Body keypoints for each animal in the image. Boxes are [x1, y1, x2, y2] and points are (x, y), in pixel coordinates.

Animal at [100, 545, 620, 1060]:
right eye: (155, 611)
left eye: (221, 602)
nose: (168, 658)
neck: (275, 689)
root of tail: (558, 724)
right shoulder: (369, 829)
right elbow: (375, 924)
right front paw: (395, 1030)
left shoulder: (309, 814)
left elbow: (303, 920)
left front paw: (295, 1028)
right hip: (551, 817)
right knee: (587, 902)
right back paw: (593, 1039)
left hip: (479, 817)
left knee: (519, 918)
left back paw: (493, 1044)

——

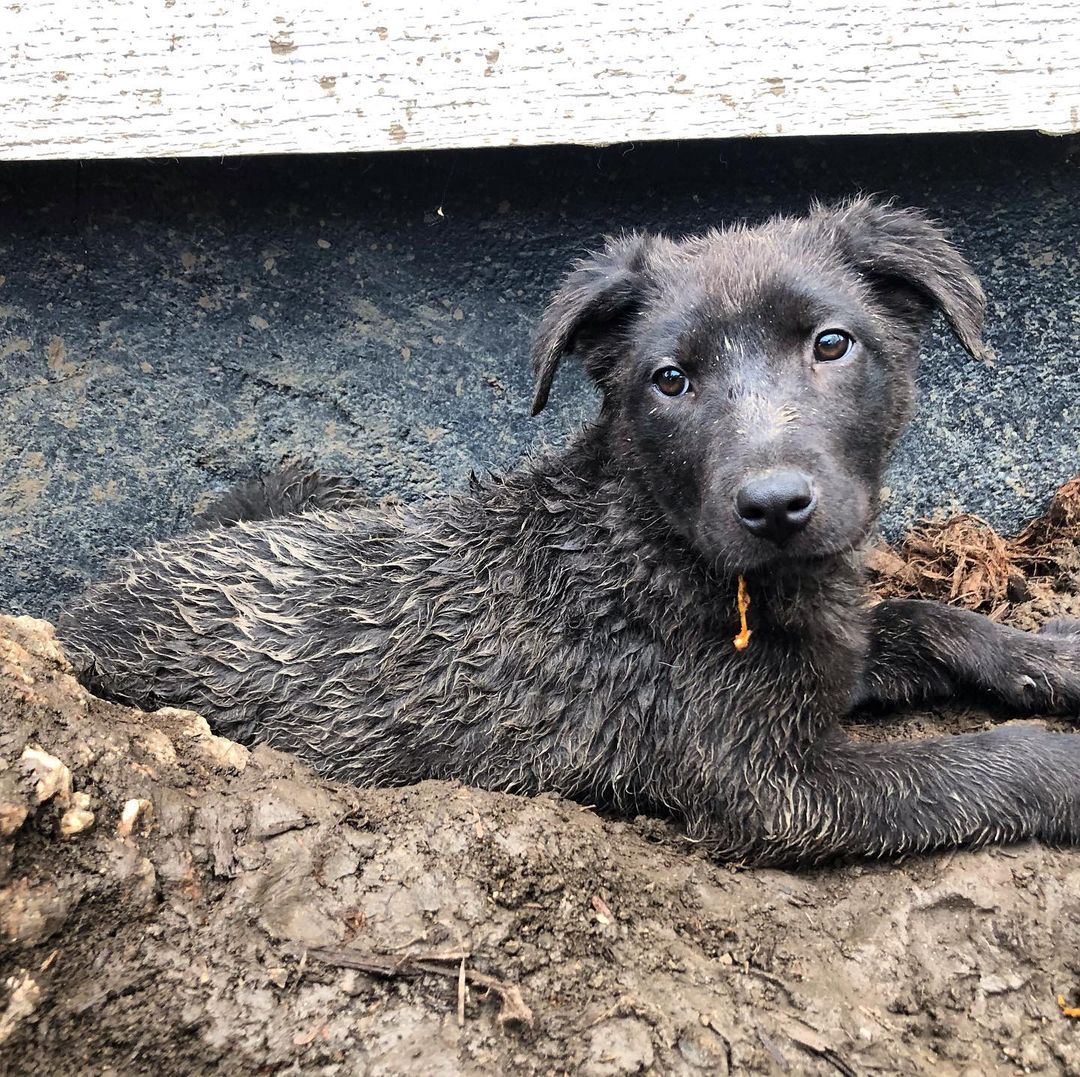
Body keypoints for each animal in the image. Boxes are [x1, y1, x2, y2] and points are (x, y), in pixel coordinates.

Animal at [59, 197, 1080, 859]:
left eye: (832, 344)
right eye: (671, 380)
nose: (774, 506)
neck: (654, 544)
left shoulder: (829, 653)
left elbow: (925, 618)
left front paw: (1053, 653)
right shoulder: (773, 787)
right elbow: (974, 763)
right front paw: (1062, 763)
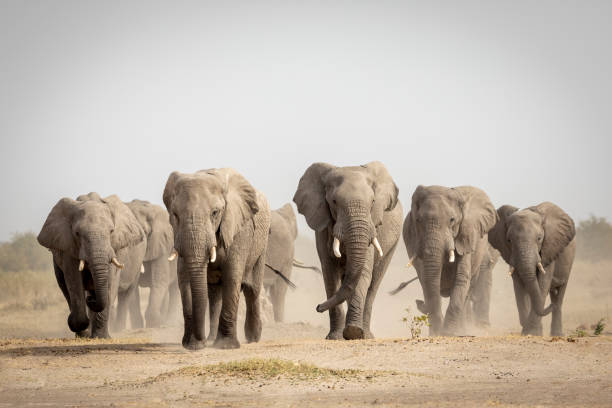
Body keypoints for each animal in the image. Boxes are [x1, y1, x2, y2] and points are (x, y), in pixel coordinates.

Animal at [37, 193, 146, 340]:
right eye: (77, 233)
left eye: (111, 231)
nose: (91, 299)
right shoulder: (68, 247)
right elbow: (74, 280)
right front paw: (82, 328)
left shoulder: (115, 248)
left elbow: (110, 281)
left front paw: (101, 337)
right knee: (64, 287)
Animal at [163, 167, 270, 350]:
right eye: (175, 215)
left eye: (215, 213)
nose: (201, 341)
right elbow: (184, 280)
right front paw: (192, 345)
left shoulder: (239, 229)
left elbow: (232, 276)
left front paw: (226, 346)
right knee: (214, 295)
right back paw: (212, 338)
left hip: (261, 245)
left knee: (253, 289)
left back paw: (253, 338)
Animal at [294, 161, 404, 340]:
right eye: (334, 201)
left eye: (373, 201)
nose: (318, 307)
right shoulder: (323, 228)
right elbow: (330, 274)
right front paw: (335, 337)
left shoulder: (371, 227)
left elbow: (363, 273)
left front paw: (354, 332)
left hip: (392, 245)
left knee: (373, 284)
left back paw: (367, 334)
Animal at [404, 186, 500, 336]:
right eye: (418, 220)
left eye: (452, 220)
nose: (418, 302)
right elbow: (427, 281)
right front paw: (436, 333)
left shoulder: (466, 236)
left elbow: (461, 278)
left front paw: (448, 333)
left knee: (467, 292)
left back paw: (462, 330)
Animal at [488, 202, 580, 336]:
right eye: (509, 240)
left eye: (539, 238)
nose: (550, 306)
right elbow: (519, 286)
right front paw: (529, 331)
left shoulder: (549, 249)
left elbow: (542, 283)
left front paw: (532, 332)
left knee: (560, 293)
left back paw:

——

_WORK INSTRUCTION:_
Would you report every line of the entries above containing the word "knee"?

_RESULT:_
right knee: (587, 902)
left knee: (519, 918)
right knee: (64, 287)
right knee: (214, 295)
left knee: (253, 289)
left knee: (373, 284)
left knee: (467, 292)
left knee: (560, 293)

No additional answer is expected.